Task requirements:
Without including any pictures, reproduce the full listing exactly.

Information shown:
○ ○ ○ ○ ○

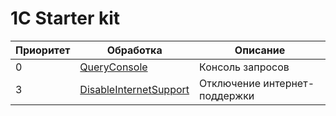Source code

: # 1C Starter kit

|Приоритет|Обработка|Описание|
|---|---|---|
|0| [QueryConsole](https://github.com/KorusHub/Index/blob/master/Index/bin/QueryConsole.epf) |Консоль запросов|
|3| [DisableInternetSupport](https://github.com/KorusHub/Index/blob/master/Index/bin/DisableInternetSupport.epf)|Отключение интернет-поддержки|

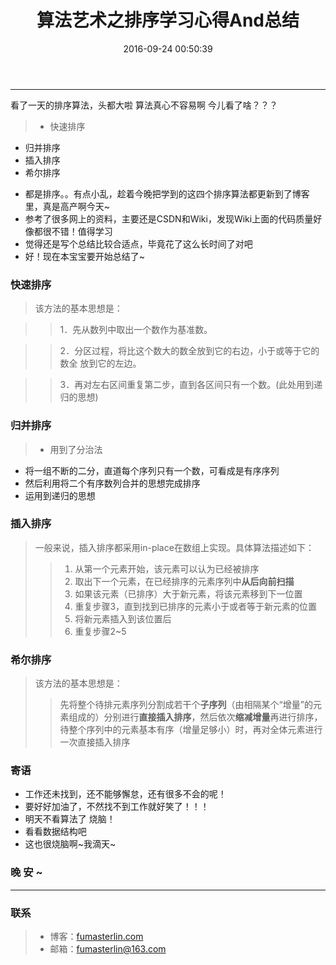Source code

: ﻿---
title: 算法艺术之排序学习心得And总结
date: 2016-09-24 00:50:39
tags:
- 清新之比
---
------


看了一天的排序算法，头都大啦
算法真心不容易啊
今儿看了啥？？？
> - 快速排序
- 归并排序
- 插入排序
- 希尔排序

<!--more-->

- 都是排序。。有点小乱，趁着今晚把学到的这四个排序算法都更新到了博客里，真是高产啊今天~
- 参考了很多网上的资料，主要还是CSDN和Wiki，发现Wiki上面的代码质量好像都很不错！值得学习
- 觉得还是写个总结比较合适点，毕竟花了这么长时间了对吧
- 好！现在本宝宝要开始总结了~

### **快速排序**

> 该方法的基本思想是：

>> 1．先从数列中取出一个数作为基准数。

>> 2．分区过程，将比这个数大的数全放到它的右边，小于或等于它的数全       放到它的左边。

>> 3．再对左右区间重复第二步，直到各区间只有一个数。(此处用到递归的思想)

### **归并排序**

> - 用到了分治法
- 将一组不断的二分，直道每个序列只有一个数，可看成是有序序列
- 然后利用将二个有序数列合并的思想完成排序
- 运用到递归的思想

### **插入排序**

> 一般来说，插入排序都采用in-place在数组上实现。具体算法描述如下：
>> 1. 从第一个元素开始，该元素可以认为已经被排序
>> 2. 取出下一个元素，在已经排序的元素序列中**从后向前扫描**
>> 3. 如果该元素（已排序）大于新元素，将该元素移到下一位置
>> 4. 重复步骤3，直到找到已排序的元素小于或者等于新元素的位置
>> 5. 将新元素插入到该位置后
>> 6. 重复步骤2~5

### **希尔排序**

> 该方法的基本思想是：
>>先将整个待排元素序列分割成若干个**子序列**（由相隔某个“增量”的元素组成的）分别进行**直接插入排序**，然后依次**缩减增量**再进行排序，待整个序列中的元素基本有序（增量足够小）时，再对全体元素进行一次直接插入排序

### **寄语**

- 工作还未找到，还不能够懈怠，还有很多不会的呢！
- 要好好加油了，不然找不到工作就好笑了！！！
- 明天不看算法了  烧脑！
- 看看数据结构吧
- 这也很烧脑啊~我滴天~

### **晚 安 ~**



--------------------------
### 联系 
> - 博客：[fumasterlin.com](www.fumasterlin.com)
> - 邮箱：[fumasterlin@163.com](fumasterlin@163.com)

○ ○ ○ ○ ○

Solution to the problem:
Source code

: # 1C Starter kit

|Приоритет|Обработка|Описание|
|---|---|---|
|0| [QueryConsole](https://github.com/KorusHub/Index/blob/master/Index/bin/QueryConsole.epf) |Консоль запросов|
|3| [DisableInternetSupport](https://github.com/KorusHub/Index/blob/master/Index/bin/DisableInternetSupport.epf)|Отключение интернет-поддержки|

Source code

: ﻿---
title: 算法艺术之排序学习心得And总结
date: 2016-09-24 00:50:39
tags:
- 清新之比
---
------


看了一天的排序算法，头都大啦
算法真心不容易啊
今儿看了啥？？？
> - 快速排序
- 归并排序
- 插入排序
- 希尔排序

<!--more-->

- 都是排序。。有点小乱，趁着今晚把学到的这四个排序算法都更新到了博客里，真是高产啊今天~
- 参考了很多网上的资料，主要还是CSDN和Wiki，发现Wiki上面的代码质量好像都很不错！值得学习
- 觉得还是写个总结比较合适点，毕竟花了这么长时间了对吧
- 好！现在本宝宝要开始总结了~

### **快速排序**

> 该方法的基本思想是：

>> 1．先从数列中取出一个数作为基准数。

>> 2．分区过程，将比这个数大的数全放到它的右边，小于或等于它的数全       放到它的左边。

>> 3．再对左右区间重复第二步，直到各区间只有一个数。(此处用到递归的思想)

### **归并排序**

> - 用到了分治法
- 将一组不断的二分，直道每个序列只有一个数，可看成是有序序列
- 然后利用将二个有序数列合并的思想完成排序
- 运用到递归的思想

### **插入排序**

> 一般来说，插入排序都采用in-place在数组上实现。具体算法描述如下：
>> 1. 从第一个元素开始，该元素可以认为已经被排序
>> 2. 取出下一个元素，在已经排序的元素序列中**从后向前扫描**
>> 3. 如果该元素（已排序）大于新元素，将该元素移到下一位置
>> 4. 重复步骤3，直到找到已排序的元素小于或者等于新元素的位置
>> 5. 将新元素插入到该位置后
>> 6. 重复步骤2~5

### **希尔排序**

> 该方法的基本思想是：
>>先将整个待排元素序列分割成若干个**子序列**（由相隔某个“增量”的元素组成的）分别进行**直接插入排序**，然后依次**缩减增量**再进行排序，待整个序列中的元素基本有序（增量足够小）时，再对全体元素进行一次直接插入排序

### **寄语**

- 工作还未找到，还不能够懈怠，还有很多不会的呢！
- 要好好加油了，不然找不到工作就好笑了！！！
- 明天不看算法了  烧脑！
- 看看数据结构吧
- 这也很烧脑啊~我滴天~

### **晚 安 ~**



--------------------------
### 联系 
> - 博客：[fumasterlin.com](www.fumasterlin.com)
> - 邮箱：[fumasterlin@163.com](fumasterlin@163.com)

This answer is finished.